- The paper demonstrates that pre-trained speech models (HuBERT, WavLM, XEUS) can effectively encode and classify animal vocalizations in bioacoustic tasks.
- It introduces linear probing combined with time-weighted averaging to leverage contextual information in lengthy animal sound recordings.
- The study highlights that robustness to noise and frequency variations is essential for adapting speech models to diverse bioacoustic applications.
Crossing the Species Divide: Transfer Learning from Speech to Animal Sounds
This paper investigates the transfer of self-supervised speech models to bioacoustic detection and classification tasks, highlighting the potential of speech-based models in bioacoustic research. The study primarily focuses on the adaptation of models like HuBERT, WavLM, and XEUS for processing animal sounds across various species and taxa.
Introduction
Self-supervised learning (SSL) has significantly enhanced speech processing through models trained on large unlabeled datasets, achieving notable performance improvements in linguistic tasks. This paper examines whether these advancements can be extended to animal vocalizations, which are less supported by extensive labeled datasets. The authors aim to understand the cross-domain transferability of pre-trained speech representations to bioacoustic tasks.
Methods
The authors employed three pre-trained SSL speech models: HuBERT, WavLM, and XEUS, to assess their ability to generate enriched representations of animal sounds. The models were evaluated on 11 bioacoustic tasks spanning various species. Linear probing and time-weighted averaging (T-WA) of representations were introduced to leverage contextual information which could be crucial for long sound samples.
Figure 1: Workflow of the transfer learning method.
The study utilized the publicly available BEANS benchmark to extract datasets featuring tasks such as animal species classification, individual identification, and call-type detection. Evaluations were conducted using accuracy and mean average precision (mAP) metrics, ensuring compatibility with pre-trained speech models' data sample rate requirements.
Results
The results demonstrated that HuBERT, WavLM, and XEUS models are capable of encoding sufficient bioacoustic information to perform well across various animal taxa. Best performance was observed between speech model layers 3-11 for HuBERT, 4-15 for WavLM, and 2-6 for XEUS, aligning with previous research which shows superior representation capabilities in non-deep layers.
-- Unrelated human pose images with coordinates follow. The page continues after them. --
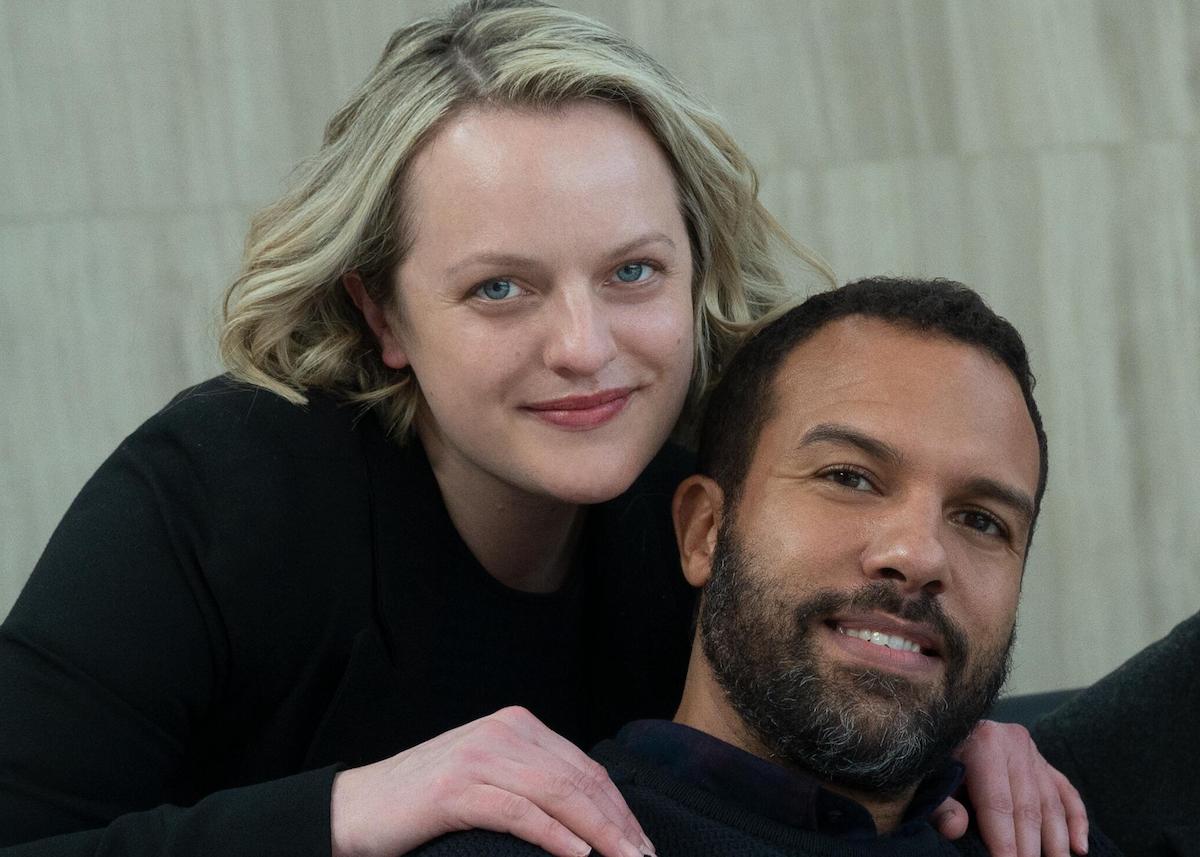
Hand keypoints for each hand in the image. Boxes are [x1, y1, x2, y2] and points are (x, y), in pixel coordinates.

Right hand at [330, 706, 654, 856]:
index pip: (584, 768)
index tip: (642, 843)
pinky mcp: (455, 787)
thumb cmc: (424, 803)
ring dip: (600, 834)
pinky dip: (555, 835)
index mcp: (516, 726)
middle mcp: (503, 731)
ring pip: (557, 794)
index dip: (619, 808)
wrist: (356, 809)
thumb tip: (590, 817)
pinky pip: (519, 811)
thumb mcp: (489, 779)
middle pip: (578, 780)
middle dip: (618, 825)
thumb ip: (533, 782)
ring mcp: (479, 756)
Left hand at [933, 719, 1087, 856]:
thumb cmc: (936, 758)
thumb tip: (955, 828)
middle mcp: (1015, 743)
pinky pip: (1068, 794)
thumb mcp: (930, 776)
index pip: (998, 804)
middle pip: (1028, 808)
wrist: (945, 729)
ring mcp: (1034, 752)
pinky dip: (1077, 822)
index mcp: (985, 743)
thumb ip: (941, 803)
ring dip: (1056, 843)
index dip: (1003, 841)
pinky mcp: (1045, 762)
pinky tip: (1078, 849)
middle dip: (1029, 848)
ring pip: (1052, 804)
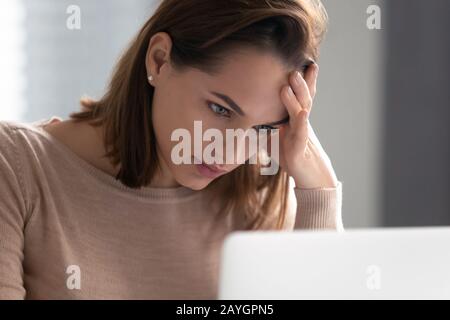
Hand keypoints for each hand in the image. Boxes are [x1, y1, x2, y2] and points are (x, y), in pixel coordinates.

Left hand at [274, 63, 337, 188]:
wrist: (309, 177)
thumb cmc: (292, 155)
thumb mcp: (277, 135)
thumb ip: (268, 124)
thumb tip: (249, 116)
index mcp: (296, 118)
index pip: (300, 95)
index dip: (302, 80)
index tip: (300, 62)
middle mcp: (301, 123)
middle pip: (303, 98)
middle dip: (300, 81)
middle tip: (294, 64)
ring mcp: (302, 134)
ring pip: (301, 111)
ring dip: (297, 95)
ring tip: (292, 79)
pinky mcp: (299, 148)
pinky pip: (301, 133)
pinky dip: (301, 122)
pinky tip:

Notable performance improvements were observed using time-weighted averaging, particularly in datasets with longer sound samples.
Figure 2: Performance for the Egyptian fruit bats dataset on the 10th layer with pitch shifting (T-A).
Figure 3: Performance for the Egyptian fruit bats dataset on the 10th layer with noise addition (T-A).
Discussion
The study explores four main factors impacting performance: model robustness to noise, overlapping species vocalizations, time-related representation, and frequency range variances with speech.
Model Robustness and Cross-species Transfer
Pre-training setups incorporating noise reduction strategies (WavLM and XEUS) resulted in improved robustness against low signal-to-noise ratios, common in bioacoustic data. The multilingual pre-training of XEUS further contributed to superior performance, although an assessment against simpler baseline models revealed substantial intrinsic capabilities without extensive pre-training.
Temporal Analysis
Time-wise representation was crucial, and preserving variability showed advantages in datasets featuring lengthy recordings. Linear probes efficiently extracted signal information, outperforming more complex recurrent model setups.
Frequency and Noise Impact
Shifting frequencies and managing noise levels provided deeper insights into model limitations, with observations indicating robustness across varying frequency ranges. However, extreme manipulations failed to enhance bioacoustic signal clarity beyond certain thresholds.
Conclusion
The studied speech models exhibit strong potential for bioacoustic applications, providing a competitive alternative to domain-specific models. Speech-based SSL frameworks present viable pathways for bioacoustic research, suggesting future advancements through enhanced pre-training strategies and robust data management. The utilization of foundation models shared between human speech and animal sounds could lead to significant breakthroughs in computational bioacoustics.
Overall, this paper underscores the efficiency and adaptability of speech models in bioacoustic scenarios, advocating for continued exploration into cross-domain transfer learning methodologies.